(Dataset entries)
==========
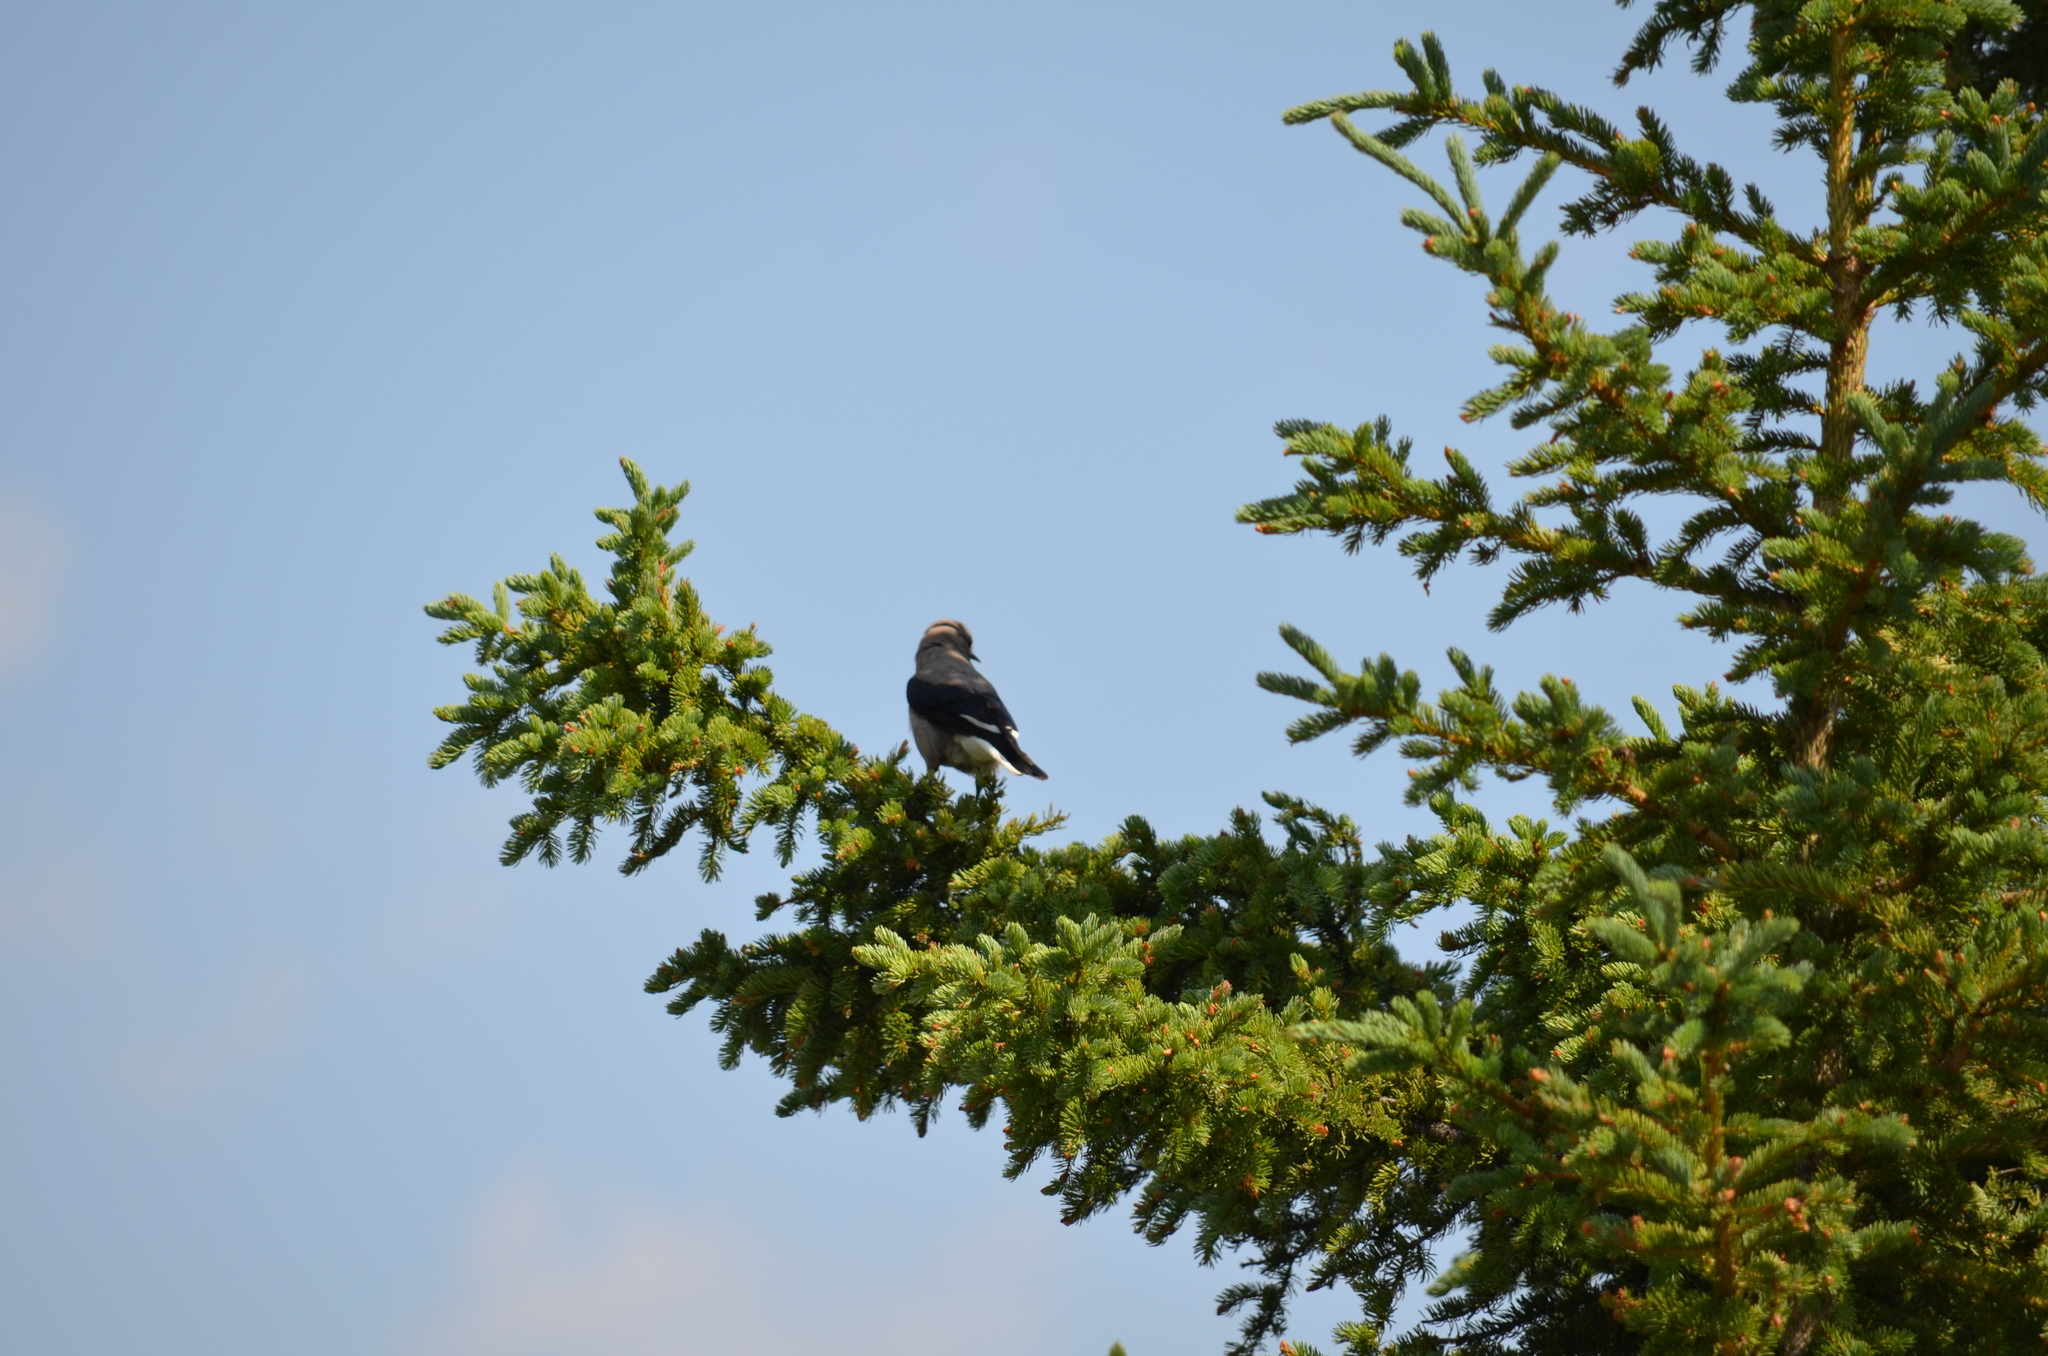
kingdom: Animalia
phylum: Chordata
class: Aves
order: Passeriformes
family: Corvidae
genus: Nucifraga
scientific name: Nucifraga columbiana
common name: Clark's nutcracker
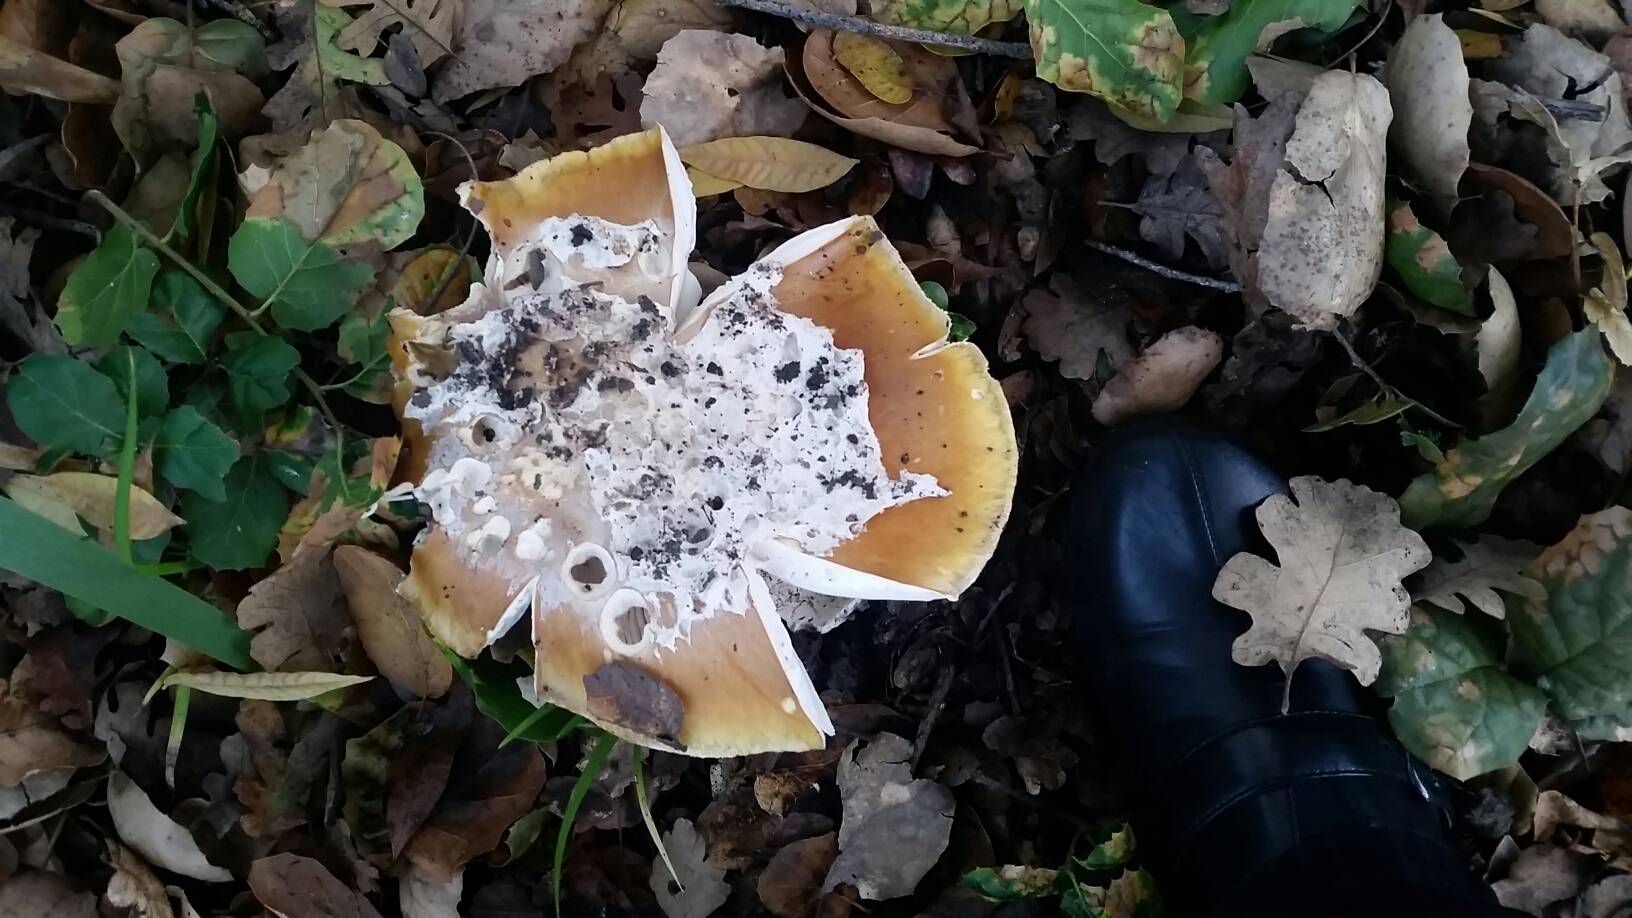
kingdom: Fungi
==========
### DIRECTIONS FOR THIS TASK
Copy out every line of the records above word for word, leaving out the pictures.

### EXERCISE RESPONSE
kingdom: Animalia
phylum: Chordata
class: Aves
order: Passeriformes
family: Corvidae
genus: Nucifraga
scientific name: Nucifraga columbiana
common name: Clark's nutcracker
kingdom: Fungi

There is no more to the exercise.